Look at the example:

Input
s: "cbaebabacd" 
p: "abc"          n = 3 (size of p)

A = {1, 1, 1, 0, 0, 0, ... }  // p contains just 1a, 1b and 1c.

B = {1, 1, 1, 0, 0, 0, ... }  // initially, the first n-sized word contains this.

compare(A,B)

for i = n; i < size of s; i++ {
    B[ s[i-n] ]--;
    B[ s[ i ] ]++;
    compare(A,B)
}

and suppose that compare(A,B) prints the index always A matches B.
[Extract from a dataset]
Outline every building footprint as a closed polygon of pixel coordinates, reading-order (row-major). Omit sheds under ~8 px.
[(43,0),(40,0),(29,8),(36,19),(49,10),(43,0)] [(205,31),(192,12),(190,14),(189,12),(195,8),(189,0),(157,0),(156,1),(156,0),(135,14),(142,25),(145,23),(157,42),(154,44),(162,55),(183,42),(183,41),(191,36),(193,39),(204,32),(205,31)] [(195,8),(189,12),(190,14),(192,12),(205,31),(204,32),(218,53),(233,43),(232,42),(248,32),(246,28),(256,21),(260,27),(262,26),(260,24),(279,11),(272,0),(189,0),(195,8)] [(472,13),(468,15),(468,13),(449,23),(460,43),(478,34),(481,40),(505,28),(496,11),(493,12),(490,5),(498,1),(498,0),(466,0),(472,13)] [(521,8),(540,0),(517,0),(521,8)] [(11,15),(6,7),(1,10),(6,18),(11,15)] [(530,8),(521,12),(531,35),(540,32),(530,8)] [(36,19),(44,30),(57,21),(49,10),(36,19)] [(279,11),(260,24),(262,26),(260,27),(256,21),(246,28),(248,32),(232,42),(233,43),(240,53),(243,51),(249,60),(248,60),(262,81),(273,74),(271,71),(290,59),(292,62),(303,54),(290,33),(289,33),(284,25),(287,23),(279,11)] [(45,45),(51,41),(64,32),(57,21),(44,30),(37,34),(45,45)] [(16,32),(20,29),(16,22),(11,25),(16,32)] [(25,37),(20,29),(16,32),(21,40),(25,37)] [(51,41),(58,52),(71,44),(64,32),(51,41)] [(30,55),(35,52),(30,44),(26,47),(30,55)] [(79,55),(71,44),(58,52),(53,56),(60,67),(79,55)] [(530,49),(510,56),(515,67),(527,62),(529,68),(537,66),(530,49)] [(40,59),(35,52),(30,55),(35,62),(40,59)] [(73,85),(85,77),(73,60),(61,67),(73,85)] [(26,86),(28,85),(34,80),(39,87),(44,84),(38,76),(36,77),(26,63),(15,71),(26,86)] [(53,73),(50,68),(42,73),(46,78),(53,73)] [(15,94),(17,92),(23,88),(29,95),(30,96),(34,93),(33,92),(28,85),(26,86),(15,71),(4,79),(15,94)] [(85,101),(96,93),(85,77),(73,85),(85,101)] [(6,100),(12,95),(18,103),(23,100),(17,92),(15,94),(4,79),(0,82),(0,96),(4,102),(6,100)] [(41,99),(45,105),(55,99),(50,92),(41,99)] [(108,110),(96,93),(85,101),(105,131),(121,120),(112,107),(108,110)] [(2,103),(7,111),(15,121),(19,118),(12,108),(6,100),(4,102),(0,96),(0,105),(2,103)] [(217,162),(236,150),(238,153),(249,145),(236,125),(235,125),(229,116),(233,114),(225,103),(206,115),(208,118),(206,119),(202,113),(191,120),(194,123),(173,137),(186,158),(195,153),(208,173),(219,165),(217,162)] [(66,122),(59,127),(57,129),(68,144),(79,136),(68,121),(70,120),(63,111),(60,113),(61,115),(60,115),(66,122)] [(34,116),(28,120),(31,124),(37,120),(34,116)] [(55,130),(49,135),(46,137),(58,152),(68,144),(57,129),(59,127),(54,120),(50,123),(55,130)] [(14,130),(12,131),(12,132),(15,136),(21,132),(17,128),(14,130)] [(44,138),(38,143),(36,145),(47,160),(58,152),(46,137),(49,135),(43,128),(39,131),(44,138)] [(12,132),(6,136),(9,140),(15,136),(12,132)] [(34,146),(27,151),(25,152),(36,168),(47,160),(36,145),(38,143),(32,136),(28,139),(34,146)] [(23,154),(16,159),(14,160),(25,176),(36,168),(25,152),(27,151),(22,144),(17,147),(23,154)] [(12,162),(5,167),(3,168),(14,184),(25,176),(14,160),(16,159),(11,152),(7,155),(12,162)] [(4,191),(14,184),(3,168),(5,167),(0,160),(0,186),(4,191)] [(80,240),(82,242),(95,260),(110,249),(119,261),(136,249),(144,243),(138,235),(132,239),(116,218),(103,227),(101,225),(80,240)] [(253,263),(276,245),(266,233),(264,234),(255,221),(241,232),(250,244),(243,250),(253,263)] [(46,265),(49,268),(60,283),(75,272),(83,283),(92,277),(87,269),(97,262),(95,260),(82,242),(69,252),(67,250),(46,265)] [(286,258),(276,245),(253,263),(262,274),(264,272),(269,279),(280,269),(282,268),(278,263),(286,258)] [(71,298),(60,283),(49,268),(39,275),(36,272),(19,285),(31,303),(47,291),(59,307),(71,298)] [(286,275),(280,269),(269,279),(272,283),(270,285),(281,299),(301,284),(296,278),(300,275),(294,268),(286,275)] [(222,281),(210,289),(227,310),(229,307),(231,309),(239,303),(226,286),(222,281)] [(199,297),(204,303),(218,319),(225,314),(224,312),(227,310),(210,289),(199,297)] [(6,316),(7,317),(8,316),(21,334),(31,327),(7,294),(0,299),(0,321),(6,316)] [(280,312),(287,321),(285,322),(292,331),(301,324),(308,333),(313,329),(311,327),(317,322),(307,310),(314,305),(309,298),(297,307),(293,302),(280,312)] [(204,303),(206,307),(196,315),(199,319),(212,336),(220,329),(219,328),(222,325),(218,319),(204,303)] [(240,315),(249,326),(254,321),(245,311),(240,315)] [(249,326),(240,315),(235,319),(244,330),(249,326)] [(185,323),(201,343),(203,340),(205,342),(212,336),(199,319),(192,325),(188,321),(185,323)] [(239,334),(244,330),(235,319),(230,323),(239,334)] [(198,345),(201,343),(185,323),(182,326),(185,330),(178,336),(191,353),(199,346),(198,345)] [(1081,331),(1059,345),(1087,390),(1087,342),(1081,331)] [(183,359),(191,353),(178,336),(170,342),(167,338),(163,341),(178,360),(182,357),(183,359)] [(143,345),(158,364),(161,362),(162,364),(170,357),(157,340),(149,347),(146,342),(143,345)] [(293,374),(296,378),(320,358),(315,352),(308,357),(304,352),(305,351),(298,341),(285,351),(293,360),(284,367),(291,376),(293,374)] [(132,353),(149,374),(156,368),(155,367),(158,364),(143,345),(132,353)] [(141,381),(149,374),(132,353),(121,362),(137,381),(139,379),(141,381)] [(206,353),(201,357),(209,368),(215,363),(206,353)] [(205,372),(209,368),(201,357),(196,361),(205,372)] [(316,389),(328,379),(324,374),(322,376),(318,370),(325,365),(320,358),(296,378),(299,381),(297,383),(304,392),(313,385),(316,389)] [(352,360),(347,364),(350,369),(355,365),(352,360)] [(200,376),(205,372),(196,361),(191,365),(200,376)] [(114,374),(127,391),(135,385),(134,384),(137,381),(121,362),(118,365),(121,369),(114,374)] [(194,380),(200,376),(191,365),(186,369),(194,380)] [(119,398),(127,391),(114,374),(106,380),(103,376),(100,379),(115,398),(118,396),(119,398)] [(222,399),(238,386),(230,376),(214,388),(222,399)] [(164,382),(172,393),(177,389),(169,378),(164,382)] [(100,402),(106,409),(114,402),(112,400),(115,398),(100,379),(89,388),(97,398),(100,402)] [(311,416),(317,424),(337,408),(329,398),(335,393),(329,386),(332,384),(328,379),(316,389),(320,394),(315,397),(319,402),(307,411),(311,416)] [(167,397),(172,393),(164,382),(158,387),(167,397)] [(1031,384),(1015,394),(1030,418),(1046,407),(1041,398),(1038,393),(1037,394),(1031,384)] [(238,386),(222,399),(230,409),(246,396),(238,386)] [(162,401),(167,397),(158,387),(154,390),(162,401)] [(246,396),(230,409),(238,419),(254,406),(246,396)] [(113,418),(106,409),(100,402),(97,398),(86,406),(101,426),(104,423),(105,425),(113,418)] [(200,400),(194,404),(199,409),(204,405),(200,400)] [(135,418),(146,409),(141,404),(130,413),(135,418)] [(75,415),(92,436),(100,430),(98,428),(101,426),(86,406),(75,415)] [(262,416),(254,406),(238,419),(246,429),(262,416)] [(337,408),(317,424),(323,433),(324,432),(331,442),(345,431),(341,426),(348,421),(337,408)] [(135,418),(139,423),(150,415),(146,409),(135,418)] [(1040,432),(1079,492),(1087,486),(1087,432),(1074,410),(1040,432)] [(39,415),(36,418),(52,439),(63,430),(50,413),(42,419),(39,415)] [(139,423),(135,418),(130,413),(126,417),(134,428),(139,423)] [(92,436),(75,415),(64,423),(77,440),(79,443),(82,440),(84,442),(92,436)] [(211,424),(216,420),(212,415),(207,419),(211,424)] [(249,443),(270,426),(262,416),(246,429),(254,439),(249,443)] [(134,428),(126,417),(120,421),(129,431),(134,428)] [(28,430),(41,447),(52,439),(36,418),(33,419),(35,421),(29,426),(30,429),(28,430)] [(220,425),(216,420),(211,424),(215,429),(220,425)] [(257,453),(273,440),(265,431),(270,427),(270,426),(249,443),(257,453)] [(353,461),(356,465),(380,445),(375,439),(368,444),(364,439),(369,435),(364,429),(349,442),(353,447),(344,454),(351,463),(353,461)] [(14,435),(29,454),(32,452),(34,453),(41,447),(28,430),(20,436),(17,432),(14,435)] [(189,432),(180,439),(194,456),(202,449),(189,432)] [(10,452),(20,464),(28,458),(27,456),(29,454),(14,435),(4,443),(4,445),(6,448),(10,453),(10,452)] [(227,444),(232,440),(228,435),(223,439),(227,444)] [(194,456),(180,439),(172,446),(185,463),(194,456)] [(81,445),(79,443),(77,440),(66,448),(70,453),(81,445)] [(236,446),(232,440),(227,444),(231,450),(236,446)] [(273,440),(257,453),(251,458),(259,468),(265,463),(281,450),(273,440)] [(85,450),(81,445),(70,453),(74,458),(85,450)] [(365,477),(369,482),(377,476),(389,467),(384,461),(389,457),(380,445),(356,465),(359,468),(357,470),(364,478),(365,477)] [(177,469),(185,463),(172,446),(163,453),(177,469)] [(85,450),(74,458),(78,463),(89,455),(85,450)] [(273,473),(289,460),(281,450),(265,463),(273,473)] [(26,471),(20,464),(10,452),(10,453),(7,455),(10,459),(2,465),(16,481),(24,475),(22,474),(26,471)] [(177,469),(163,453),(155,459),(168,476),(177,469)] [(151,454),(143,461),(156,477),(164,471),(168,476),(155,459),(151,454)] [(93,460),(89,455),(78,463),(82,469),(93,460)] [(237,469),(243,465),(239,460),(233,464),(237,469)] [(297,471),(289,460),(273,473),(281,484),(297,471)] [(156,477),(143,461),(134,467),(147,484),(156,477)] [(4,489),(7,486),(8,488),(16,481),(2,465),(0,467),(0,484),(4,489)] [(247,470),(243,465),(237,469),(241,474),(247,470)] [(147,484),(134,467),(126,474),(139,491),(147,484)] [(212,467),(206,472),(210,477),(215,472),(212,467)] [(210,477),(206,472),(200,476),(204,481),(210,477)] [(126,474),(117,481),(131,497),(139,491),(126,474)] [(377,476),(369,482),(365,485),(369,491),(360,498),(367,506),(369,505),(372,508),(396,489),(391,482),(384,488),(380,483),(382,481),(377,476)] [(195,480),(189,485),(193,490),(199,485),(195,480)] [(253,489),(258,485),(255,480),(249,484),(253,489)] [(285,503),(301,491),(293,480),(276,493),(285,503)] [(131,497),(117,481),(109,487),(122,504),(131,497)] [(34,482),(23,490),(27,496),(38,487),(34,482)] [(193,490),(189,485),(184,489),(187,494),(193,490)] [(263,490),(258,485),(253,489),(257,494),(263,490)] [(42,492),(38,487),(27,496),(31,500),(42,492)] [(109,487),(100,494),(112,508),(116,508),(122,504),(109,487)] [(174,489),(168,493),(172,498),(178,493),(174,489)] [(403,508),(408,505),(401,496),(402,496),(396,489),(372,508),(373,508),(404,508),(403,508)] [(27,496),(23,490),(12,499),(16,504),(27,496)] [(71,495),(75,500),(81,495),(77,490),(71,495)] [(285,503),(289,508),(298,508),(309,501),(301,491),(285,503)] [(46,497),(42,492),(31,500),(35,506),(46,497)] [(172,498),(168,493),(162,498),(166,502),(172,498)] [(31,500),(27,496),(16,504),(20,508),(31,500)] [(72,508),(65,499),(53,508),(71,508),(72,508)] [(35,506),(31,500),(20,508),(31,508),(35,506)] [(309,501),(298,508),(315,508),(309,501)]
the total complexity will be:

first fill of A  = O(size of p)
first fill of B  = O(size of s)
first comparison = O(26)
for-loop = |s| * (2 + O(26)) = |s| * O(28) = O(28|s|) = O(size of s)
____________________________________________________________________
2 * O(size of s) + O(size of p) + O(26)

which is linear in size of s.

Answer 4

Your solution is the O(n) solution. The size of the s_map and p_map vectors is a constant (26) that doesn't depend on n. So the comparison between s_map and p_map takes a constant amount of time regardless of how big n is.

Your solution takes about 26 * n integer comparisons to complete, which is O(n).